▶ **Task objective**
Repeat exactly each line of the material, starting from the line that contains "[237,486,284,495] condition ->" and finishing with the final line.

==*==

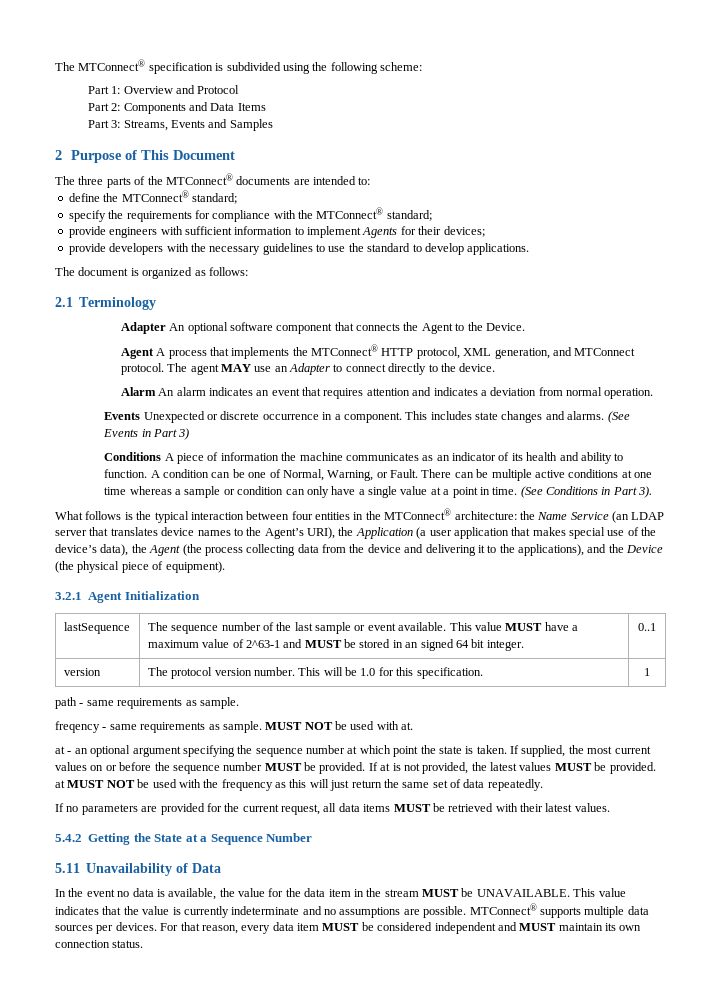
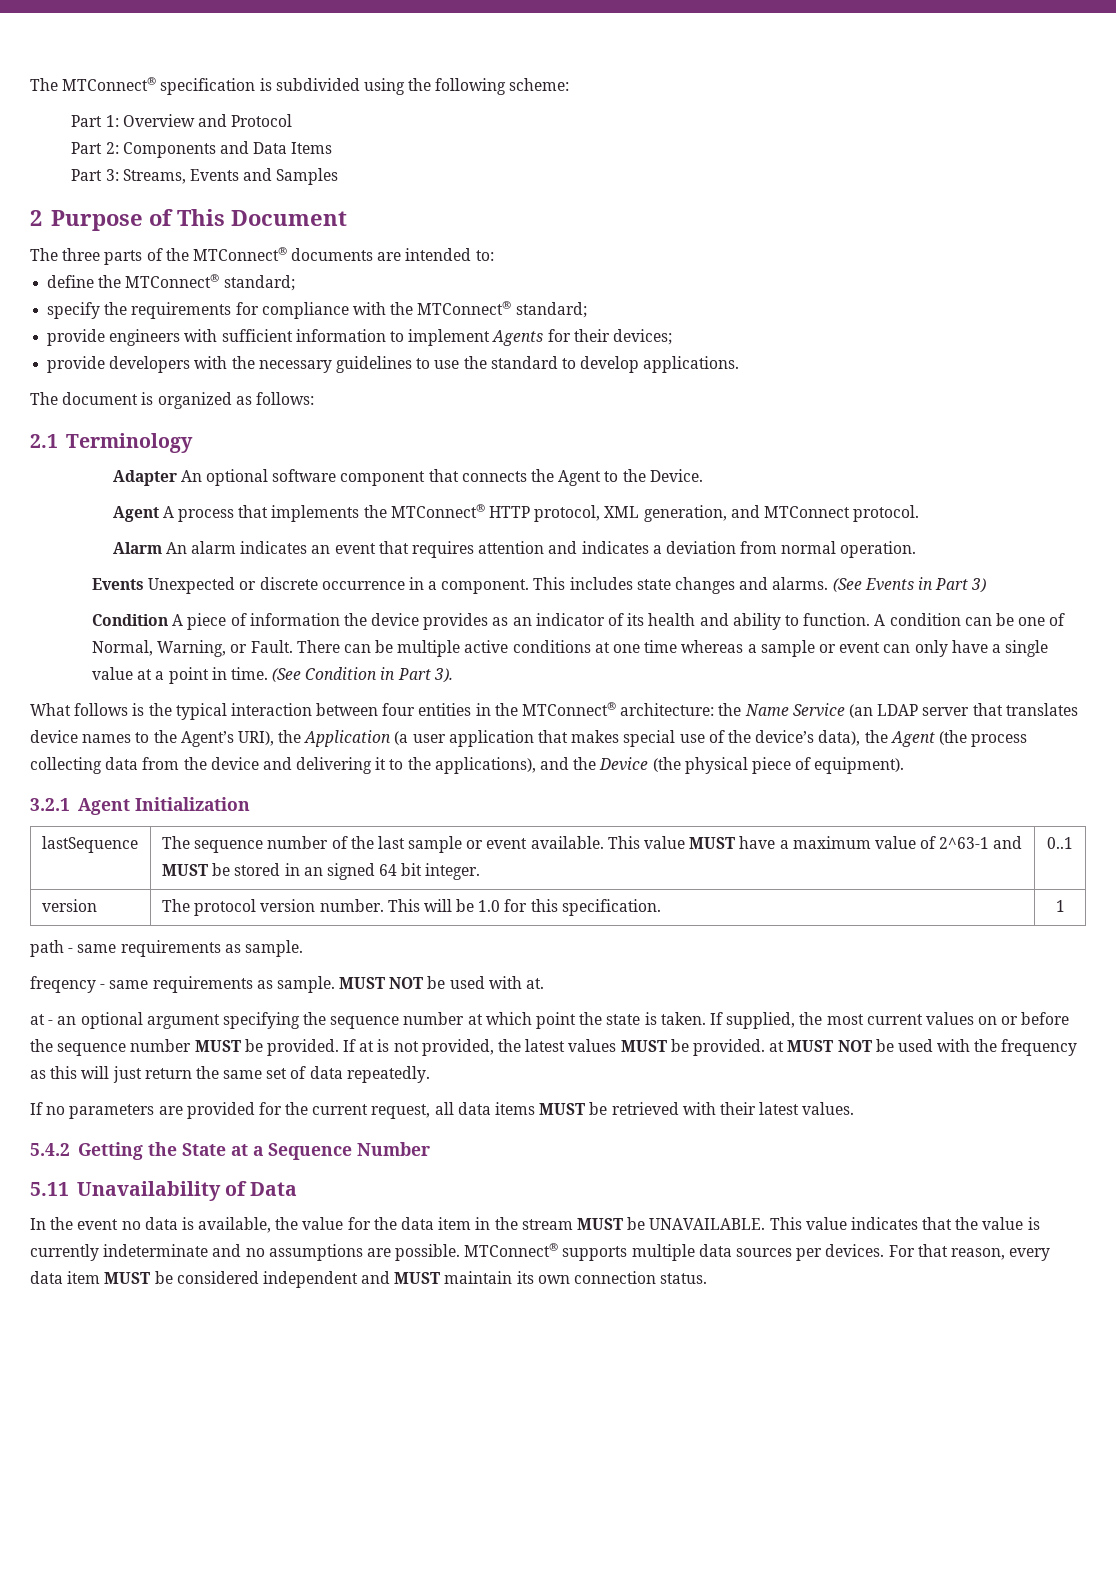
[167,363,496,375] The agent MAY use an Adapter to connect directly to the device. -> (920, 513) none
[104,452,162,461] Conditions -> [92,614,169,626] Condition
[299,452,419,461] machine communicates -> [371,613,489,630] device provides
[237,486,284,495] condition -> [839,642,881,653] event
[546,486,599,495] Conditions -> [305,667,378,680] Condition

==*==

▶ **Response for this exercise**
[237,486,284,495] condition -> [839,642,881,653] event
[546,486,599,495] Conditions -> [305,667,378,680] Condition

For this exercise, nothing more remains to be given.